C’è chi ci perde e chi ci guadagna. Da una parte, la crisi energetica innescata dalla guerra in Ucraina ha costretto le famiglie a pagare bollette più elevate. Dall’altra, però, ha reso alle compagnie di combustibili fossili profitti sempre più elevati. Tanto che Antonio Guterres, segretario generale delle Nazioni Unite, ha chiesto ai governi a tassare le compagnie petrolifere e del gas e di utilizzare i fondi per sostenere le persone più vulnerabili.
“È immorale che queste aziende traggano ricavi record dalla crisi energetica che grava sulle spalle delle persone e delle comunità più povere e che ha un costo enorme per il clima”, ha affermato Guterres. “I profitti combinati delle maggiori compagnie energetiche nel primo trimestre di quest’anno sfiorano i 100 miliardi di dollari“. Ricavi record dovuti all’invasione russa dell’Ucraina, che ha interrotto l’accesso al petrolio e al gas della Russia, uno dei principali fornitori, aggravandone la carenza globale e facendone alzare i prezzi.
Quanto hanno guadagnato cinque delle maggiori compagnie petrolifere e del gas
I 28 principali produttori mondiali di gas e petrolio hanno guadagnato quasi 100 miliardi di dollari nel primo trimestre dell’anno. E secondo il The Guardian, nel secondo trimestre del 2022, i profitti di cinque delle maggiori compagnie petrolifere hanno raggiunto quota 50 miliardi di sterline. A metà 2022, ecco i ricavi di queste compagnie:
- BP: 14,7 miliardi di sterline (5,4 miliardi nello stesso periodo del 2021)
- Chevron: 17,9 miliardi di sterline (4,4 miliardi nello stesso periodo del 2021)

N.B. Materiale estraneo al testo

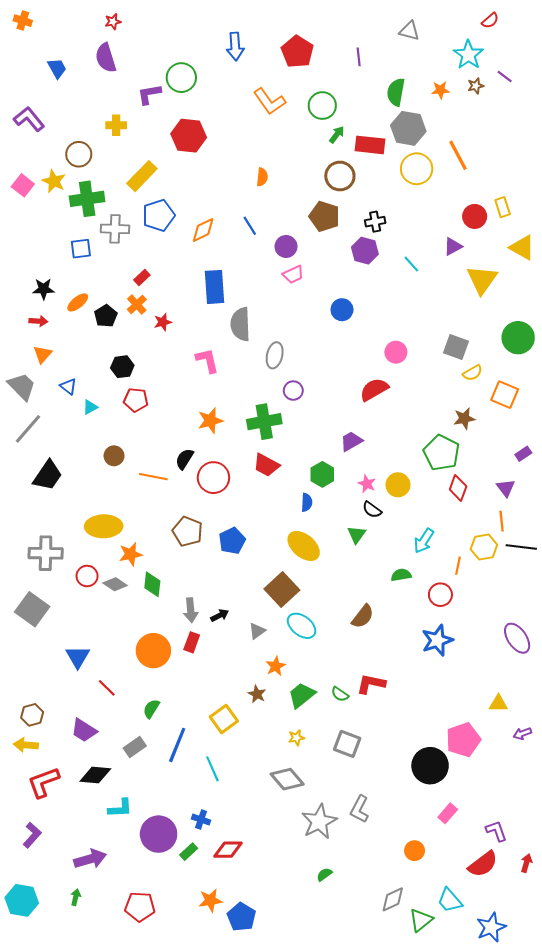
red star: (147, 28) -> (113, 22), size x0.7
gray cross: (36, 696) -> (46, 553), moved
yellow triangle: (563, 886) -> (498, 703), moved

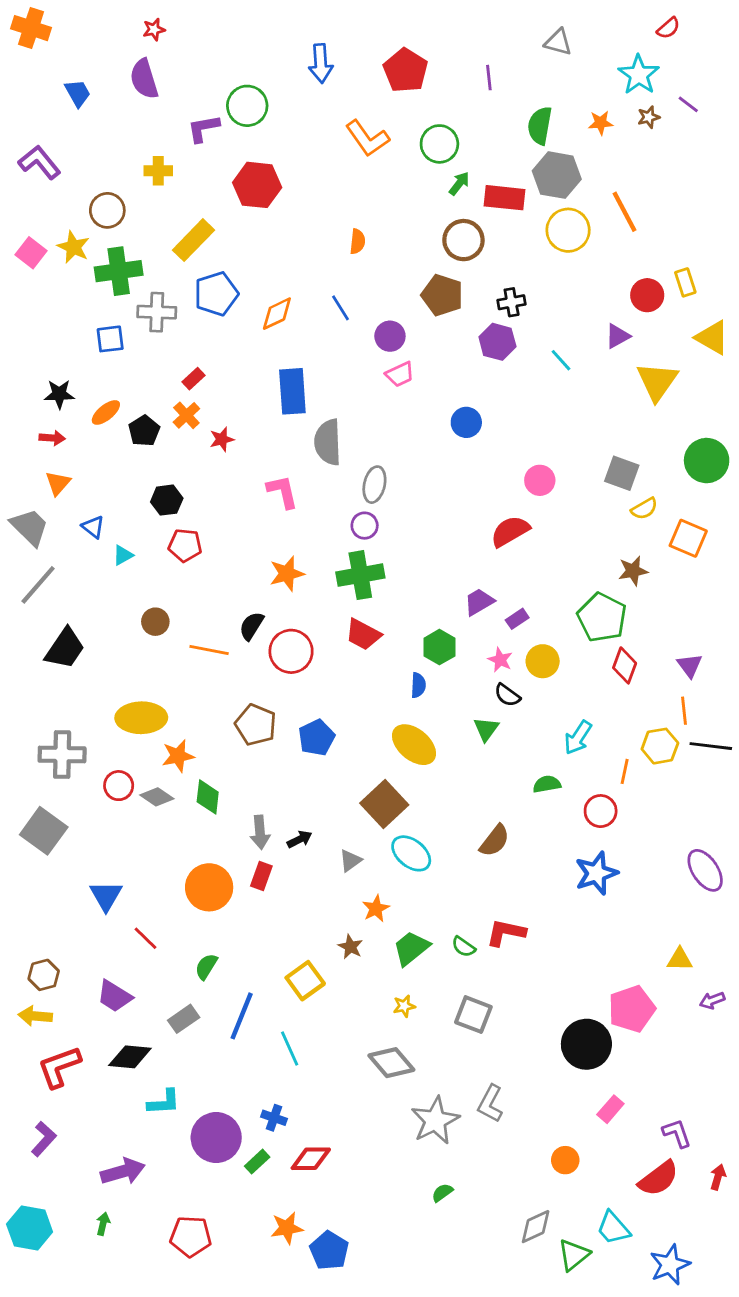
orange cross: (23, 21) -> (31, 28), size x1.5
purple circle: (293, 391) -> (365, 526), moved
purple rectangle: (523, 454) -> (517, 619), moved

- Total: 18,8 miliardi di sterline (6,5 miliardi nello stesso periodo del 2021)
- Shell: 20,6 miliardi di sterline (8,7 miliardi nello stesso periodo del 2021)
- ExxonMobil: 26,4 miliardi di sterline (7,4 miliardi nello stesso periodo del 2021)
Il totale dei ricavi combinati a metà 2022 ammonta a 98,4 miliardi di dollari. Un’ulteriore conferma di quanto già riportato a maggio dallaGlobal 2000 di Forbes, la classifica delle più grandi società quotate al mondo. La ExxonMobil figurava al quindicesimo posto (nel 2021 era al 317esimo), mentre la Shell al sedicesimo (l’anno scorso era al 324esimo).